Discussie
Acalvaria is een uiterst zeldzame aangeboren misvorming in de pediatrische leeftijdsgroep. Het wordt gekenmerkt door de afwezigheid van botten van het schedelgewelf, dura mater, en de bijbehorende spieren. Hoewel het centrale zenuwstelsel en de schedelinhoud gewoonlijk onaangetast zijn, is in enkele gevallen toch een neuropathologisch defect van enige omvang gerapporteerd. Evenzo is acalvaria gemeld in associatie met andere afwijkingen zoals holoprosencephalie, micropolygyrie, gezichtsspleten, hartafwijkingen, klompvoet, enz., waardoor de noodzaak van een grondige klinische evaluatie wordt benadrukt om de prognose en het uiteindelijke resultaat in dergelijke zeldzame gevallen te beoordelen.
De etiopathogenese van acalvaria is nog steeds onbekend. Het wordt beschouwd als een heterogene aandoening zonder enige genetische predilectie en correlatie met de inname van foliumzuur.

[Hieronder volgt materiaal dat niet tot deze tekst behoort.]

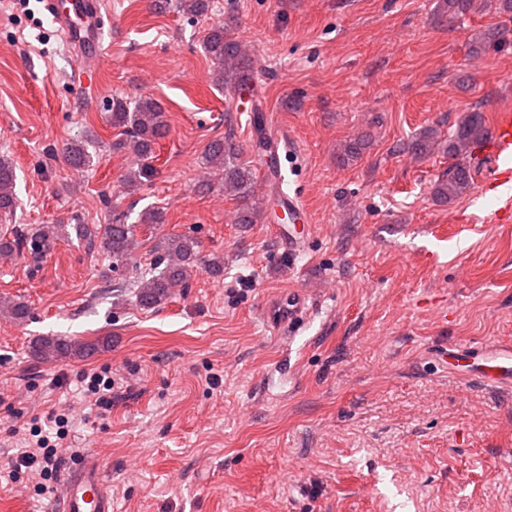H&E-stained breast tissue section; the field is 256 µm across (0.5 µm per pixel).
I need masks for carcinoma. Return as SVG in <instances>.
I'll use <instances>...</instances> for the list:
<instances>
[{
    "mask_svg": "<svg viewBox=\"0 0 512 512\" xmlns=\"http://www.w3.org/2000/svg\"><path fill=\"white\" fill-rule=\"evenodd\" d=\"M474 8V0H447L446 11L451 17L464 16ZM204 49L217 63V81L228 97H233L243 83L250 80L251 56L239 42L229 38L224 27L208 32ZM109 119L113 127L130 136L128 147L137 157L148 159L158 140L168 130L165 112L160 103L149 98L127 100L116 97L109 104ZM488 130L481 113L471 111L460 122L448 143L441 146L437 131L425 130L407 144V150L423 157L438 147L455 160L448 176L433 185L432 195L441 202L468 192L476 168L474 152L487 137ZM61 155L75 172L90 167L93 156L86 143L72 141L63 145ZM204 165L209 173L220 176V189L240 202L235 222L253 224L263 215L254 200L255 176L251 166L239 160L235 144L229 139L211 142L204 152ZM15 169L9 159L0 157V210L17 208ZM164 213L158 209L140 215L139 223L129 224L119 214L110 224H38L0 235V260L20 258L38 268L56 251L58 243L71 236L85 243L88 250L97 251L109 260L108 271L117 273L133 266V256L143 244H150L155 256L154 267L135 281V296L139 306L157 308L164 305L177 288L189 287L191 277L202 268L212 276L224 275V257L213 256L201 261L198 242L185 234L165 233ZM145 239H139V235ZM0 315L14 322L29 316V307L20 299H1ZM110 345L105 341H78L62 336H43L30 347V357L40 361H63L90 356Z\"/></svg>",
    "mask_w": 512,
    "mask_h": 512,
    "instance_id": "1",
    "label": "carcinoma"
}]
</instances>
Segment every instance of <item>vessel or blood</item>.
<instances>
[{"label": "vessel or blood", "mask_w": 512, "mask_h": 512, "mask_svg": "<svg viewBox=\"0 0 512 512\" xmlns=\"http://www.w3.org/2000/svg\"><path fill=\"white\" fill-rule=\"evenodd\" d=\"M46 6L66 42L84 57L98 58L104 52L100 0H46ZM488 167L479 188L481 193H497L504 199L498 214L504 222L512 221V108H499L489 137L481 147ZM278 210L289 224L309 221L303 201L283 193L275 196ZM308 308L307 296L298 289L280 296L267 310L273 328L285 330L295 325ZM443 364L472 369L485 385L492 388L512 387V344H500L486 349L480 357L463 348L442 349ZM53 512H112V497L107 492L99 466L87 459L71 461L63 482L61 495Z\"/></svg>", "instance_id": "b4317fda"}]
</instances>
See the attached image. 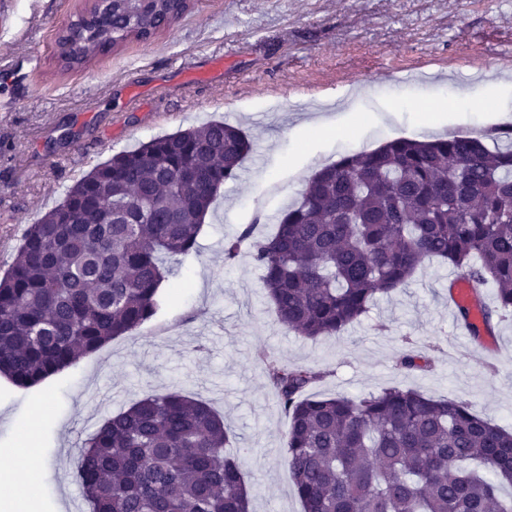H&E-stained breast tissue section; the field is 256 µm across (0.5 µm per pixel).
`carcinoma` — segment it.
<instances>
[{
  "mask_svg": "<svg viewBox=\"0 0 512 512\" xmlns=\"http://www.w3.org/2000/svg\"><path fill=\"white\" fill-rule=\"evenodd\" d=\"M188 0H112L105 29L82 20L58 40L65 66L130 37L147 40ZM253 142L211 121L153 138L95 165L26 231L0 276V376L33 386L157 313L168 263L197 254L224 183ZM278 321L315 340L337 335L378 293L403 288L425 260L496 290L512 313V128L435 140L394 138L318 170L274 235L245 229ZM398 366L426 361L402 353ZM288 417L289 476L303 512H512V431L468 406L392 387L353 399L308 390L322 374L272 361ZM224 419L178 393L151 395L83 443L76 479L91 512H249Z\"/></svg>",
  "mask_w": 512,
  "mask_h": 512,
  "instance_id": "1",
  "label": "carcinoma"
}]
</instances>
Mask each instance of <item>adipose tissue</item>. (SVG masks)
Masks as SVG:
<instances>
[{"label": "adipose tissue", "mask_w": 512, "mask_h": 512, "mask_svg": "<svg viewBox=\"0 0 512 512\" xmlns=\"http://www.w3.org/2000/svg\"><path fill=\"white\" fill-rule=\"evenodd\" d=\"M37 425H30L25 441L0 453V512H13L17 505L34 506L38 494L37 461L32 443Z\"/></svg>", "instance_id": "adipose-tissue-1"}]
</instances>
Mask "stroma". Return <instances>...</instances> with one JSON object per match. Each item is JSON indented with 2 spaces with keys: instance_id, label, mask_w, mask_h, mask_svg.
I'll return each mask as SVG.
<instances>
[{
  "instance_id": "1",
  "label": "stroma",
  "mask_w": 512,
  "mask_h": 512,
  "mask_svg": "<svg viewBox=\"0 0 512 512\" xmlns=\"http://www.w3.org/2000/svg\"><path fill=\"white\" fill-rule=\"evenodd\" d=\"M0 11V240L64 198L99 163L152 138L222 120L253 140L235 180L205 218L199 254L174 265L158 314L132 335L34 387L0 378V449L18 444L39 397V512H90L76 481L79 450L106 419L140 399L178 392L206 402L230 429L251 512H302L288 474V419L263 363L324 372L318 396L398 386L469 405L512 430V315L494 320L497 349L464 340L448 309L451 266L429 260L409 283L377 295L360 322L309 340L282 326L248 248L225 261L246 227L273 234L320 168L396 137L490 130L512 118V0H191L154 38L130 39L63 68L62 26L89 0H7ZM480 54L503 84L477 91L450 58ZM323 112L338 130L304 129ZM424 112L445 125L424 127ZM412 350L429 367L397 366Z\"/></svg>"
}]
</instances>
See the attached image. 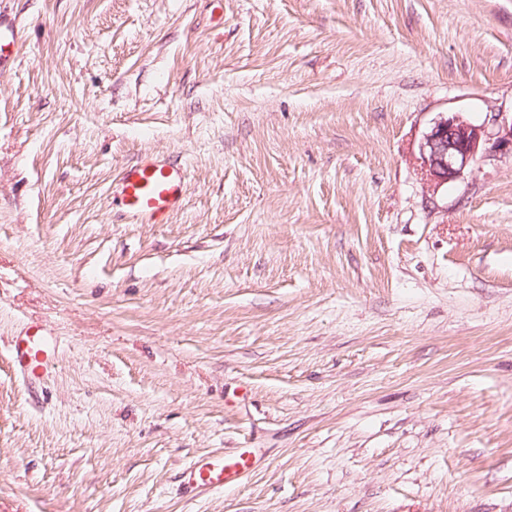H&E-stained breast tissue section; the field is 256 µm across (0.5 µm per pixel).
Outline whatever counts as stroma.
<instances>
[{
	"label": "stroma",
	"instance_id": "stroma-1",
	"mask_svg": "<svg viewBox=\"0 0 512 512\" xmlns=\"http://www.w3.org/2000/svg\"><path fill=\"white\" fill-rule=\"evenodd\" d=\"M0 11V512H512V155L434 191L418 149L512 124V0ZM146 153L186 170L165 224L109 191ZM20 29V23L15 19L6 20L0 12V68L5 66L18 45ZM10 356L17 375L36 380L56 368L55 344L39 328L30 327L15 337ZM259 462L247 448L199 456L182 470L179 491L183 497L194 499L216 490H232L258 468Z\"/></svg>",
	"mask_w": 512,
	"mask_h": 512
}]
</instances>
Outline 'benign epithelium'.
I'll use <instances>...</instances> for the list:
<instances>
[{
	"mask_svg": "<svg viewBox=\"0 0 512 512\" xmlns=\"http://www.w3.org/2000/svg\"><path fill=\"white\" fill-rule=\"evenodd\" d=\"M512 152V125L490 140L485 128L460 112L439 113L419 143L421 174L438 188L474 168L488 150Z\"/></svg>",
	"mask_w": 512,
	"mask_h": 512,
	"instance_id": "1",
	"label": "benign epithelium"
}]
</instances>
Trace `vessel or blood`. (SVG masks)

Een overzicht van de literatuur suggereert dat verschillende onderzoekers de embryologische basis van deze zeldzame misvorming hebben verklaard door theorie van post-neurulatie defect. Normaal gesproken, rond de 4e week van de zwangerschap en na sluiting van de voorste neurale porie, is er migratie van mesenchymweefsel onder het ectoderm dat huid en hoofdhuid vormt, maar het mesenchymweefsel ontwikkelt zich tot schedelbeenderen en bijbehorende spieren. Een gebrekkige migratie van mesenchymweefsel in aanwezigheid van een normale ontwikkeling van het ectoderm leidt dus tot de afwezigheid van platte schedelbeenderen en bijbehorende spieren. Hoewel niet algemeen aanvaard, beschouwen sommige onderzoekers acalvaria toch als een deel van het spectrum van anencefalie, terwijl anderen de pathogenese verklaren op basis van het falen van de primaire sluiting van de neurale buis.
De klinische presentatie zoals ervaren in de huidige en gerapporteerde gevallen wordt ingeluid door de aanwezigheid van zachte, slappe met huid bedekte schedel door de afwezigheid van platte beenderen van het schedelgewelf en de bijbehorende spieren. De gezichtsbeenderen en schedelinhoud zijn meestal normaal, hoewel ook enige neuropathologische afwijking is gemeld. Aangezien acalvaria een fatale congenitale misvorming blijft, vereist inzicht in de radiologische kenmerken ervan speciale aandacht omdat een tijdige prenatale diagnose gevolgd door een passende interventie de onnodige morbiditeit, mortaliteit en psychologisch trauma als gevolg van de termijn zou kunnen voorkomen. Hoewel verschillende craniofaciale anomalieën, waaronder anencefalie, hydrocefalie, osteogenesis imperfecta, hypofosfatasie, enz., belangrijke radiologische differentiële diagnoses blijven, maar toch, zoals ervaren door verschillende onderzoekers, kan een waakzaam transvaginaal echoscopisch onderzoek rond de 12 weken zwangerschap nauwkeurig acalvaria diagnosticeren in de meeste gevallen. De aanwezigheid van normale hersenhelften blijft het belangrijkste sonografische kenmerk dat acalvaria onderscheidt van anencefalie, de meest voorkomende prenatale differentiële diagnose. Bij de laboratoriumonderzoeken is de alfa-foetoproteïnespiegel gewoonlijk verhoogd, terwijl niet-geconjugeerde oestradiolspiegels gewoonlijk niet detecteerbaar zijn.
De initiële behandeling van acalvaria is hoofdzakelijk conservatief gericht op ondersteunende zorg en behandeling van eventuele geassocieerde anomalieën indien aanwezig. Omdat het een zeldzame afwijking is met slechts twee gerapporteerde levende gevallen, is de chirurgische behandeling voor het corrigeren van de schedelafwijking tot op heden niet besproken in de literatuur. De aanwezigheid van spontane botgroei zoals waargenomen in enkele gevallen van schedelafwijkingen, zoals cutis aplasia, benadrukt het belang van initiële conservatieve behandeling en ondersteunende zorg bij patiënten met acalvaria. Zij kunnen vervolgens schedelreconstructie ondergaan door bottransplantatie en cranioplastie op schoolgaande leeftijd.
Aangezien het enige levende geval van deze fatale afwijking met follow-up op lange termijn ernstig mentaal gehandicapt is en gespecialiseerde medische en sociale zorg nodig heeft, concluderen wij dat prenatale diagnose van deze fatale afwijking door een waakzame radiologische evaluatie uiterst belangrijk is, zodat de morbiditeit, mortaliteit, en het daarmee gepaard gaande psychologische trauma ten tijde van de geboorte en bij de verdere behandeling kunnen worden voorkomen.